The hardware configuration is more important than the operating system, which determines how good the video plays back. It’s best if no conversion is needed just to play the video, so a Pentium 4 PC or older is obviously out if you want a smooth playback of a video that is at least 720p. I have a Pentium 2 PC with 384MB of RAM on Windows XP (upgraded from 64MB on Windows 95), and it’s already struggling with any low-res video. In general, any PC in the 2nd-hand store that are from the 2006-era or more recent is capable of playing it smoothly and very likely to come with a LAN port (more below) or an audio port. (You might consider a new one or changing the built-in video card if you want hardware that plays 1080p smoothly)
Unless you watch videos online (eg. YouTube XL) or want to watch videos stored on an another PC, internet connection is optional. Well, you could also transfer files by a removable media, but that would be more of a hassle, especially if you are using anything that uses the USB ports and there are only 2 connectors at the back with none at the front. If you must connect it to a network, you would also need a router: wireless is good if you don’t want the hassle of wires, but might be slower than the wired counterparts and a chance of loss/interference of the signal.
As for the operating system, I would recommend sticking to what it comes with, though I would recommend a Linux distribution if you want to save costs and avoid certain annoyance, and stand out from what is common.
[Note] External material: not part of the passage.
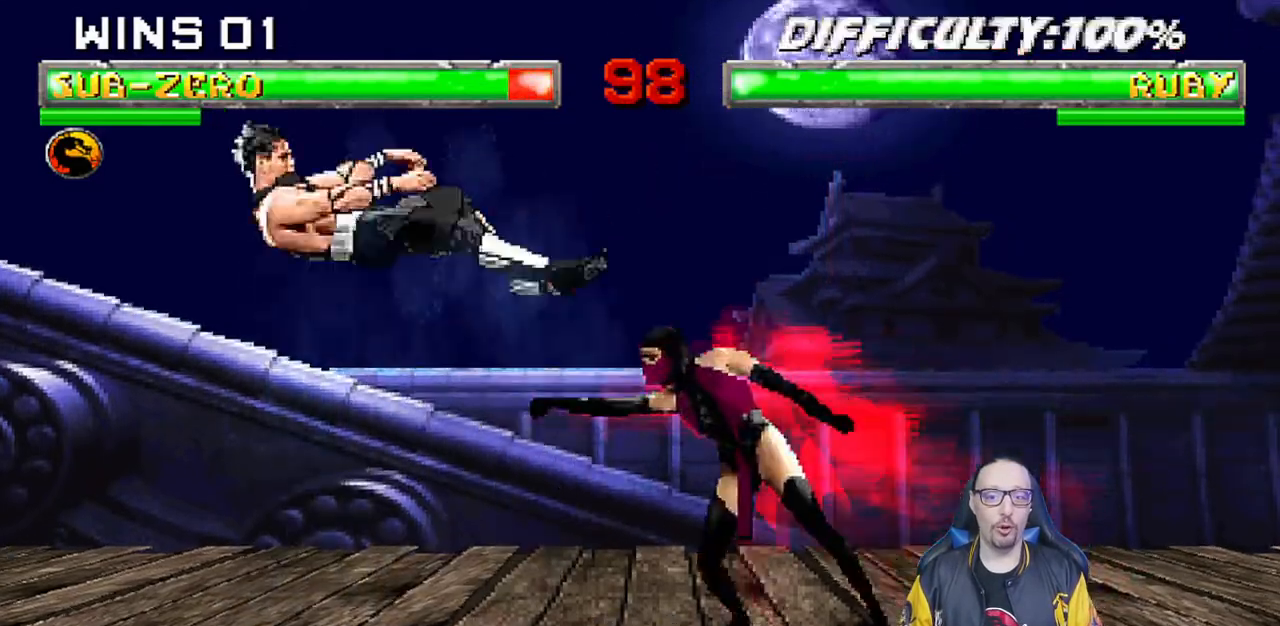
{"dt_ms": 500, "buttons": [], "left_stick": "center", "right_stick": "center", "events": [[83, "DPAD_UP", "up"], [100, "DPAD_RIGHT", "up"], [133, "L1", "up"], [183, "DPAD_DOWN", "down"], [183, "DPAD_LEFT", "down"], [267, "R1", "down"], [400, "DPAD_LEFT", "up"], [433, "DPAD_DOWN", "up"], [433, "R1", "up"]]}
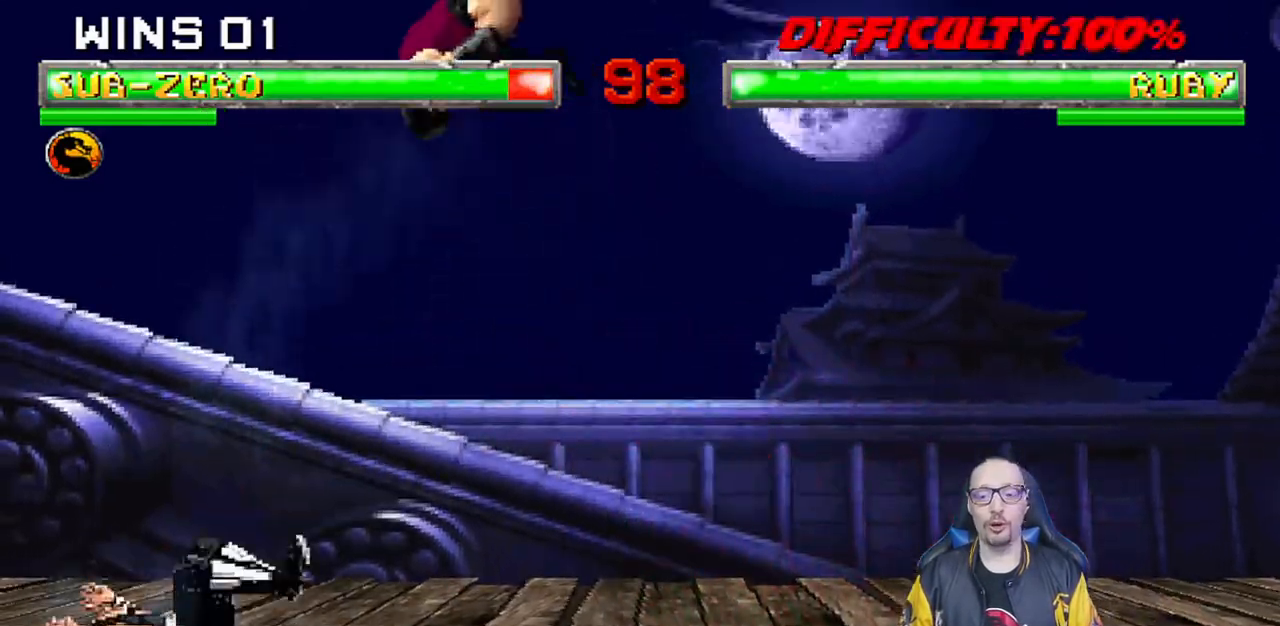
{"dt_ms": 500, "buttons": ["DPAD_DOWN", "DPAD_LEFT"], "left_stick": "center", "right_stick": "center"}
And, if you choose to connect it online, you might also want to disable automatic updates by at least changing it to updating it manually.
Programs that I would recommend playing the video are XBMC and VLC player as these are cross-platform programs. On Windows, you could also install codecs to make existing players able to decode how certain video and/or audio formats are stored as and play them back that are not included in the OS out of the box. The problem with this is that it’s messy and non-geeks would expect a player or application, only to find none until they realized that it “enhanced” the existing (default) player.
Almost forgot: controls. Generally, you can use the standard controllers, wireless ones you can hold with only one hand would be good, but not so for mouse functions.
Inclusion, unless you have old PC hardware lying around that you don’t want to throw away, use a dedicated hardware player instead.
By the way, support for IE6 by Microsoft has ended as at 1 March 2010. I’m not condemning it, but the explorer and the operating system that came with it (Windows XP) has is almost a decade old! And businesses are still using it, despite both having preceded by 2 newer versions… Support for Windows XP SP3 ends in 8 April 2014, 12.5 years after it’s released… Other operating systems don’t usually last that long.